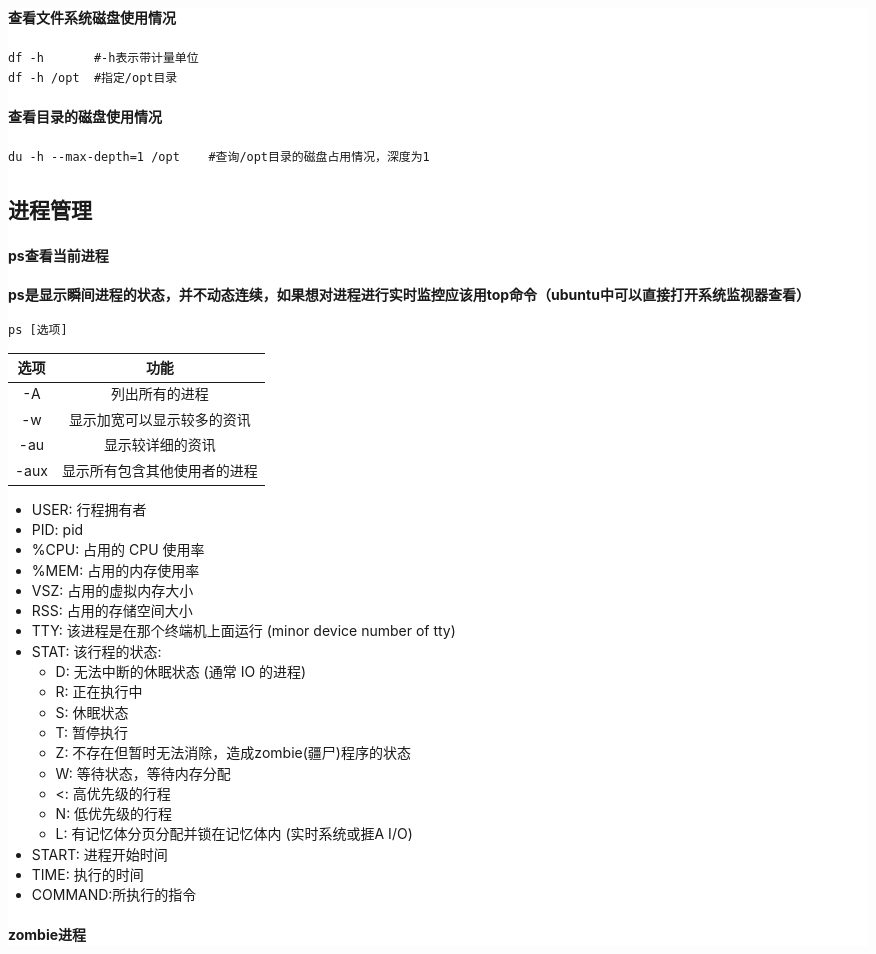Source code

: #### 查看文件系统磁盘使用情况

```shell
df -h 		#-h表示带计量单位
df -h /opt	#指定/opt目录
```

#### 查看目录的磁盘使用情况

```shell
du -h --max-depth=1 /opt	#查询/opt目录的磁盘占用情况，深度为1
```

## 进程管理

#### ps查看当前进程

**ps是显示瞬间进程的状态，并不动态连续，如果想对进程进行实时监控应该用top命令（ubuntu中可以直接打开系统监视器查看）**

```shell
ps [选项]
```

| 选项 |             功能             |
| :--: | :--------------------------: |
|  -A  |        列出所有的进程        |
|  -w  |  显示加宽可以显示较多的资讯  |
| -au  |       显示较详细的资讯       |
| -aux | 显示所有包含其他使用者的进程 |

- USER: 行程拥有者
- PID: pid
- %CPU: 占用的 CPU 使用率
- %MEM: 占用的内存使用率
- VSZ: 占用的虚拟内存大小
- RSS: 占用的存储空间大小
- TTY: 该进程是在那个终端机上面运行 (minor device number of tty)
- STAT: 该行程的状态:
  - D:  无法中断的休眠状态 (通常 IO 的进程)
  - R: 正在执行中
  - S: 休眠状态
  - T: 暂停执行
  - Z: 不存在但暂时无法消除，造成zombie(疆尸)程序的状态
  - W: 等待状态，等待内存分配
  - <: 高优先级的行程
  - N: 低优先级的行程
  - L: 有记忆体分页分配并锁在记忆体内 (实时系统或捱A I/O)
- START: 进程开始时间
- TIME: 执行的时间
- COMMAND:所执行的指令

#### zombie进程


[shtool]: https://mirrors.aliyun.com/gnu/shtool/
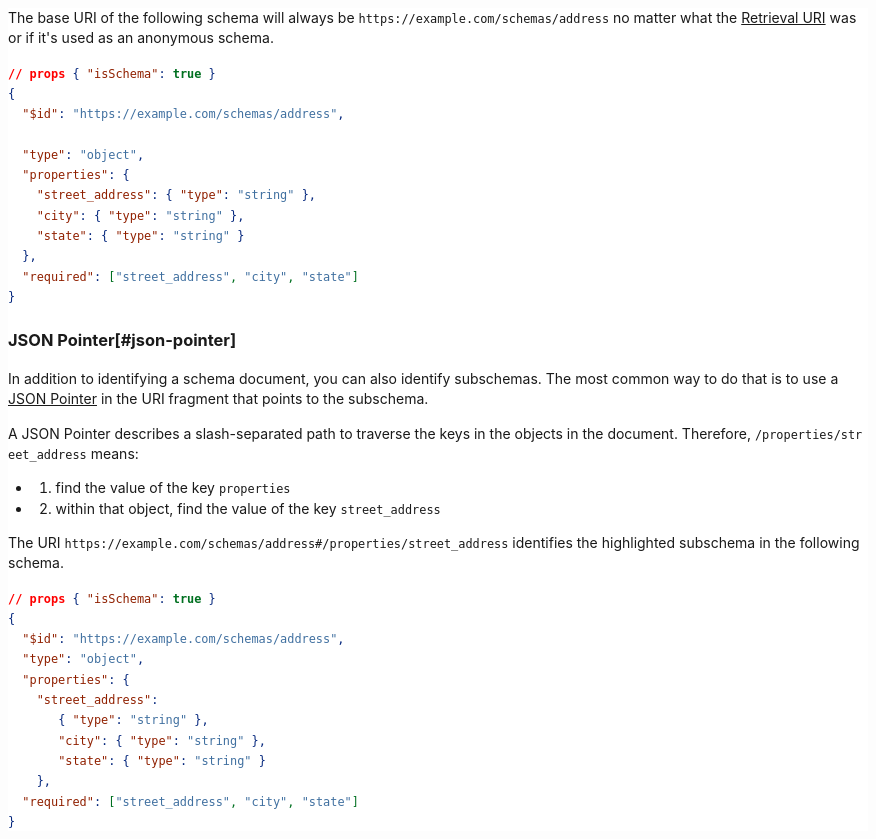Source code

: The base URI of the following schema will always be
`https://example.com/schemas/address` no matter what the
[Retrieval URI](#retrieval-uri) was or if it\'s used as an anonymous schema.

```json
// props { "isSchema": true }
{
  "$id": "https://example.com/schemas/address",

  "type": "object",
  "properties": {
    "street_address": { "type": "string" },
    "city": { "type": "string" },
    "state": { "type": "string" }
  },
  "required": ["street_address", "city", "state"]
}
```

<Keywords label="single: JSON Pointer, single: structuring; subschema identification; JSON Pointer" />

### JSON Pointer[#json-pointer]

In addition to identifying a schema document, you can also identify
subschemas. The most common way to do that is to use a [JSON
Pointer](https://tools.ietf.org/html/rfc6901) in the URI fragment that
points to the subschema.

A JSON Pointer describes a slash-separated path to traverse the keys in
the objects in the document. Therefore, `/properties/street_address`
means:

- 1)  find the value of the key `properties`
- 2)  within that object, find the value of the key `street_address`

The URI `https://example.com/schemas/address#/properties/street_address`
identifies the highlighted subschema in the following schema.

```json
// props { "isSchema": true }
{
  "$id": "https://example.com/schemas/address",
  "type": "object",
  "properties": {
    "street_address":
       { "type": "string" },
       "city": { "type": "string" },
       "state": { "type": "string" }
    },
  "required": ["street_address", "city", "state"]
}
```

<Keywords label="single: \$anchor single: structuring; subschema identification; \$anchor" />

++++++++++

- WHAT IS REQUIRED -
Set the whole listing down again unchanged, apart from the pictures, which are omitted.

- ANSWER SECTION -
Source code

: #### 查看文件系统磁盘使用情况

```shell
df -h 		#-h表示带计量单位
df -h /opt	#指定/opt目录
```

#### 查看目录的磁盘使用情况

```shell
du -h --max-depth=1 /opt	#查询/opt目录的磁盘占用情况，深度为1
```

## 进程管理

#### ps查看当前进程

**ps是显示瞬间进程的状态，并不动态连续，如果想对进程进行实时监控应该用top命令（ubuntu中可以直接打开系统监视器查看）**

```shell
ps [选项]
```

| 选项 |             功能             |
| :--: | :--------------------------: |
|  -A  |        列出所有的进程        |
|  -w  |  显示加宽可以显示较多的资讯  |
| -au  |       显示较详细的资讯       |
| -aux | 显示所有包含其他使用者的进程 |

- USER: 行程拥有者
- PID: pid
- %CPU: 占用的 CPU 使用率
- %MEM: 占用的内存使用率
- VSZ: 占用的虚拟内存大小
- RSS: 占用的存储空间大小
- TTY: 该进程是在那个终端机上面运行 (minor device number of tty)
- STAT: 该行程的状态:
  - D:  无法中断的休眠状态 (通常 IO 的进程)
  - R: 正在执行中
  - S: 休眠状态
  - T: 暂停执行
  - Z: 不存在但暂时无法消除，造成zombie(疆尸)程序的状态
  - W: 等待状态，等待内存分配
  - <: 高优先级的行程
  - N: 低优先级的行程
  - L: 有记忆体分页分配并锁在记忆体内 (实时系统或捱A I/O)
- START: 进程开始时间
- TIME: 执行的时间
- COMMAND:所执行的指令

#### zombie进程


[shtool]: https://mirrors.aliyun.com/gnu/shtool/
Source code

: The base URI of the following schema will always be
`https://example.com/schemas/address` no matter what the
[Retrieval URI](#retrieval-uri) was or if it\'s used as an anonymous schema.

```json
// props { "isSchema": true }
{
  "$id": "https://example.com/schemas/address",

  "type": "object",
  "properties": {
    "street_address": { "type": "string" },
    "city": { "type": "string" },
    "state": { "type": "string" }
  },
  "required": ["street_address", "city", "state"]
}
```

<Keywords label="single: JSON Pointer, single: structuring; subschema identification; JSON Pointer" />

### JSON Pointer[#json-pointer]

In addition to identifying a schema document, you can also identify
subschemas. The most common way to do that is to use a [JSON
Pointer](https://tools.ietf.org/html/rfc6901) in the URI fragment that
points to the subschema.

A JSON Pointer describes a slash-separated path to traverse the keys in
the objects in the document. Therefore, `/properties/street_address`
means:

- 1)  find the value of the key `properties`
- 2)  within that object, find the value of the key `street_address`

The URI `https://example.com/schemas/address#/properties/street_address`
identifies the highlighted subschema in the following schema.

```json
// props { "isSchema": true }
{
  "$id": "https://example.com/schemas/address",
  "type": "object",
  "properties": {
    "street_address":
       { "type": "string" },
       "city": { "type": "string" },
       "state": { "type": "string" }
    },
  "required": ["street_address", "city", "state"]
}
```

<Keywords label="single: \$anchor single: structuring; subschema identification; \$anchor" />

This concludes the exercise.